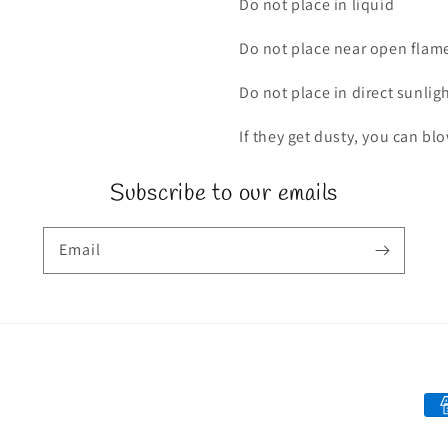
Do not place in liquid
Do not place near open flam
Do not place in direct sunlig
If they get dusty, you can bl
Subscribe to our emails
Email
Pa
me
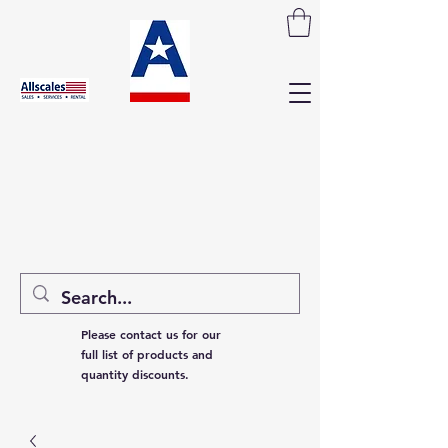
Please contact us for our
full list of products and
quantity discounts.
◇ ◇ ◇ ◇
Work to be completed
Please change "place" to "put" throughout the records above, keeping every other word as it stands and leaving out the pictures.

The completed task
Do not put in liquid
Do not put near open flam
Do not put in direct sunlig
If they get dusty, you can bl
Subscribe to our emails
Email
Pa
me
Please contact us for our
full list of products and
quantity discounts.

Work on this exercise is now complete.